EXERCISE AIM.
Set down each entry exactly as given; pictures should not appear in the copy.

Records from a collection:
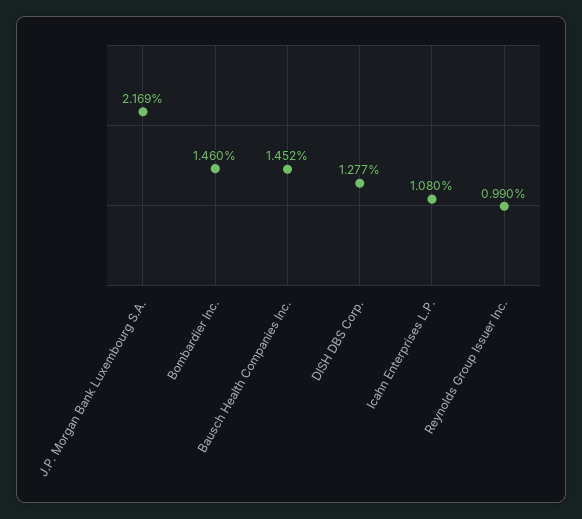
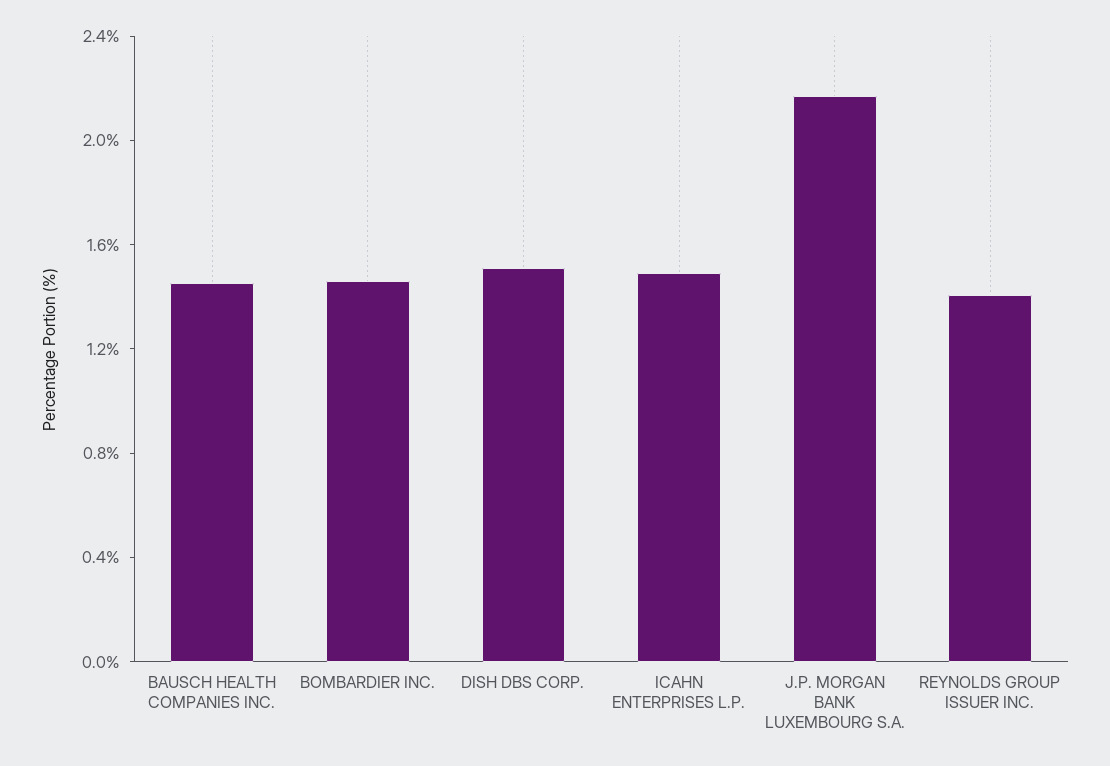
  {
    "J.P. Morgan Bank Luxembourg S.A.": 2.169,
    "Bombardier Inc.": 1.46,
    "Bausch Health Companies Inc.": 1.452,
-   "DISH DBS Corp.": 1.277,
+   "DISH DBS Corp.": 1.5,
-   "Icahn Enterprises L.P.": 1.08,
+   "Icahn Enterprises L.P.": 1.5,
-   "Reynolds Group Issuer Inc.": 0.99
+   "Reynolds Group Issuer Inc.": 1.4
  }

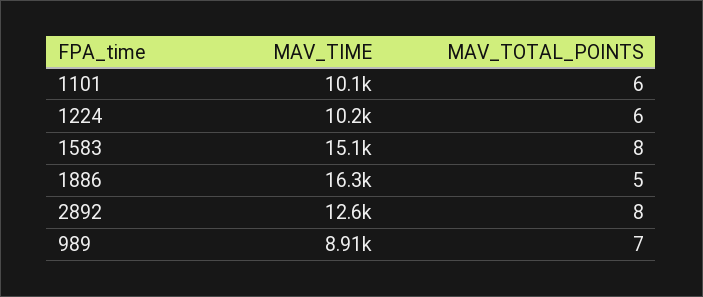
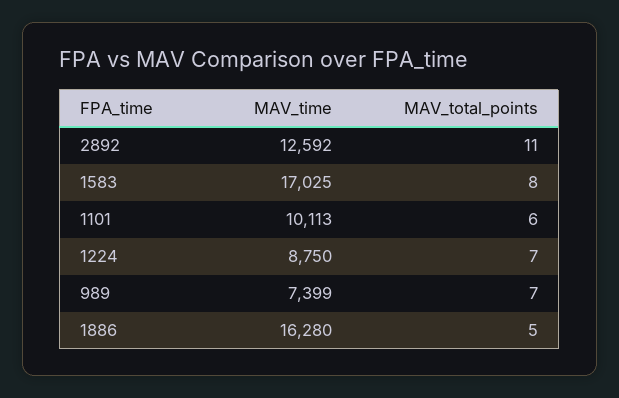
  {
    "MAV_TIME": {
      "1101": 10113,
-     "1224": 10200,
+     "1224": 8750,
-     "1583": 15100,
+     "1583": 17025,
      "1886": 16280,
      "2892": 12592,
-     "989": 8910
+     "989": 7399
    },
    "MAV_TOTAL_POINTS": {
      "1101": 6,
-     "1224": 6,
+     "1224": 7,
      "1583": 8,
      "1886": 5,
-     "2892": 8,
+     "2892": 11,
      "989": 7
    }
  }

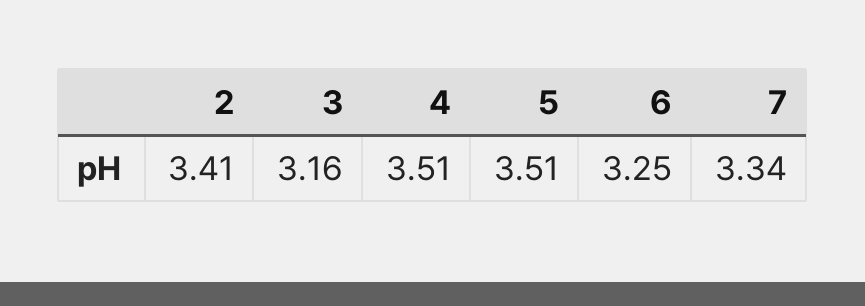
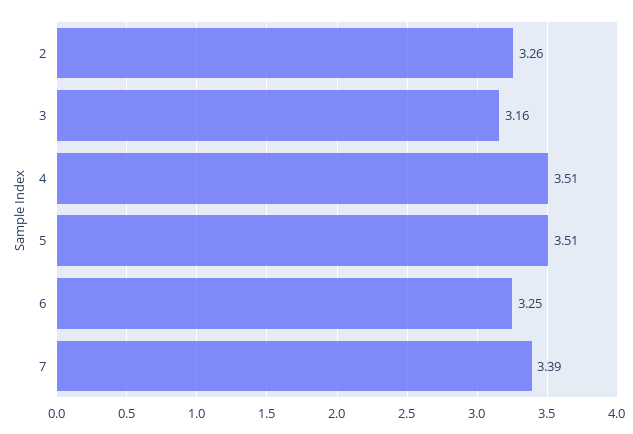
  {
-   "2": 3.41,
+   "2": 3.26,
    "3": 3.16,
    "4": 3.51,
    "5": 3.51,
    "6": 3.25,
-   "7": 3.34
+   "7": 3.39
  }

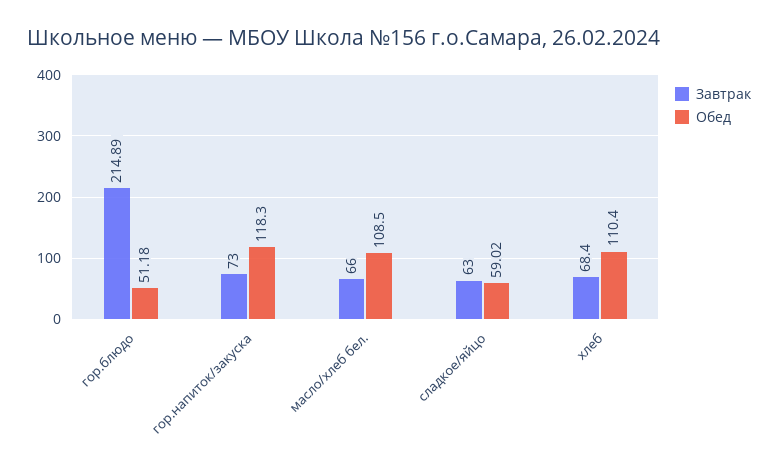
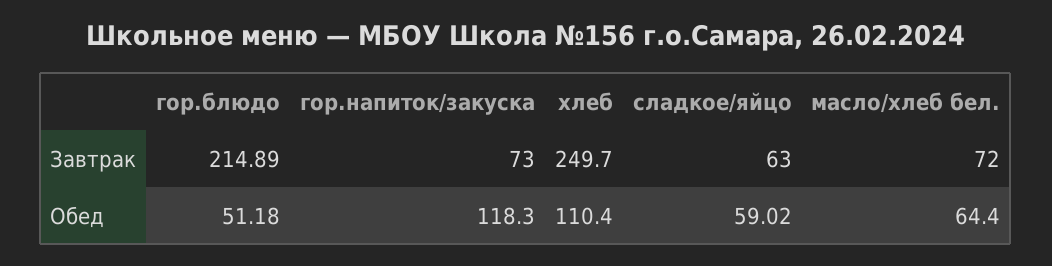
  {
    "Завтрак": {
      "гор.блюдо": 214.89,
      "гор.напиток/закуска": 73,
-     "масло/хлеб бел.": 66,
+     "масло/хлеб бел.": 72,
      "сладкое/яйцо": 63,
-     "хлеб": 68.4
+     "хлеб": 249.7
    },
    "Обед": {
      "гор.блюдо": 51.18,
      "гор.напиток/закуска": 118.3,
-     "масло/хлеб бел.": 108.5,
+     "масло/хлеб бел.": 64.4,
      "сладкое/яйцо": 59.02,
      "хлеб": 110.4
    }
  }

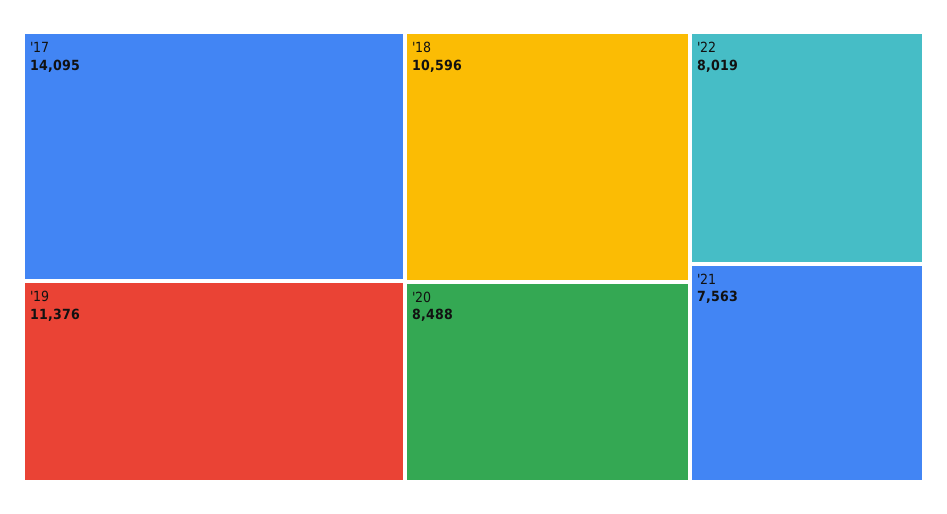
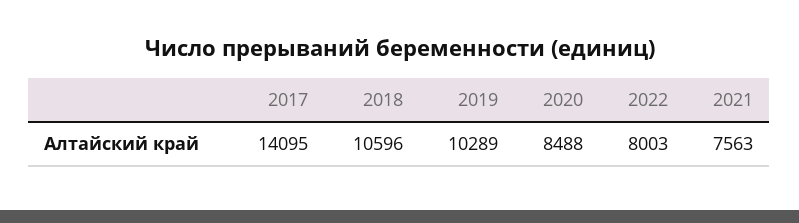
  {
    "'17": 14095,
-   "'19": 11376,
+   "'19": 10289,
    "'18": 10596,
    "'20": 8488,
-   "'22": 8019,
+   "'22": 8003,
    "'21": 7563
  }

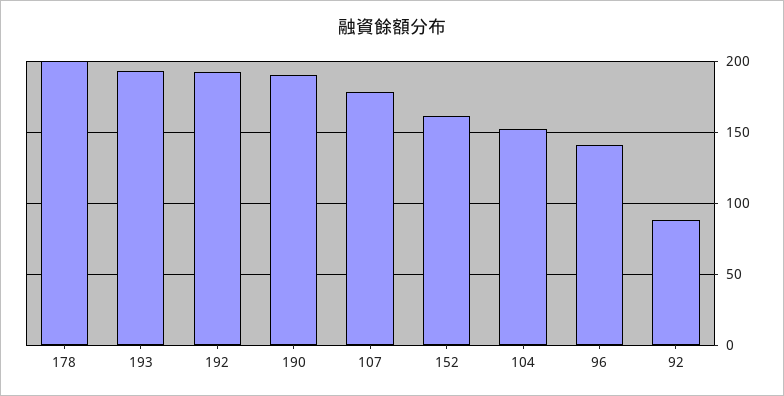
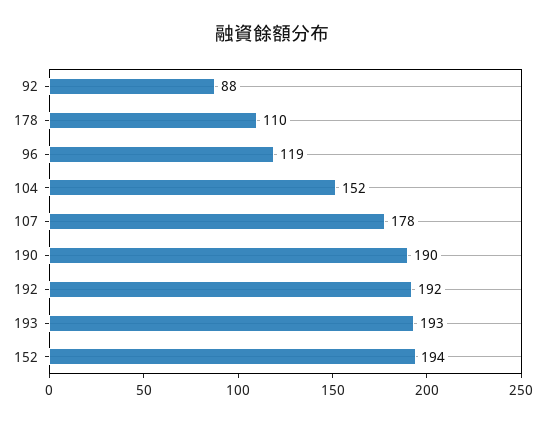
  {
-   "178": 200,
+   "178": 110,
    "193": 193,
    "192": 192,
    "190": 190,
    "107": 178,
-   "152": 160,
+   "152": 194,
    "104": 152,
-   "96": 140,
+   "96": 119,
    "92": 88
  }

PROBLEM SOLUTION.
  {
    "J.P. Morgan Bank Luxembourg S.A.": 2.169,
    "Bombardier Inc.": 1.46,
    "Bausch Health Companies Inc.": 1.452,
-   "DISH DBS Corp.": 1.277,
+   "DISH DBS Corp.": 1.5,
-   "Icahn Enterprises L.P.": 1.08,
+   "Icahn Enterprises L.P.": 1.5,
-   "Reynolds Group Issuer Inc.": 0.99
+   "Reynolds Group Issuer Inc.": 1.4
  }

  {
    "MAV_TIME": {
      "1101": 10113,
-     "1224": 10200,
+     "1224": 8750,
-     "1583": 15100,
+     "1583": 17025,
      "1886": 16280,
      "2892": 12592,
-     "989": 8910
+     "989": 7399
    },
    "MAV_TOTAL_POINTS": {
      "1101": 6,
-     "1224": 6,
+     "1224": 7,
      "1583": 8,
      "1886": 5,
-     "2892": 8,
+     "2892": 11,
      "989": 7
    }
  }

  {
-   "2": 3.41,
+   "2": 3.26,
    "3": 3.16,
    "4": 3.51,
    "5": 3.51,
    "6": 3.25,
-   "7": 3.34
+   "7": 3.39
  }

  {
    "Завтрак": {
      "гор.блюдо": 214.89,
      "гор.напиток/закуска": 73,
-     "масло/хлеб бел.": 66,
+     "масло/хлеб бел.": 72,
      "сладкое/яйцо": 63,
-     "хлеб": 68.4
+     "хлеб": 249.7
    },
    "Обед": {
      "гор.блюдо": 51.18,
      "гор.напиток/закуска": 118.3,
-     "масло/хлеб бел.": 108.5,
+     "масло/хлеб бел.": 64.4,
      "сладкое/яйцо": 59.02,
      "хлеб": 110.4
    }
  }

  {
    "'17": 14095,
-   "'19": 11376,
+   "'19": 10289,
    "'18": 10596,
    "'20": 8488,
-   "'22": 8019,
+   "'22": 8003,
    "'21": 7563
  }

  {
-   "178": 200,
+   "178": 110,
    "193": 193,
    "192": 192,
    "190": 190,
    "107": 178,
-   "152": 160,
+   "152": 194,
    "104": 152,
-   "96": 140,
+   "96": 119,
    "92": 88
  }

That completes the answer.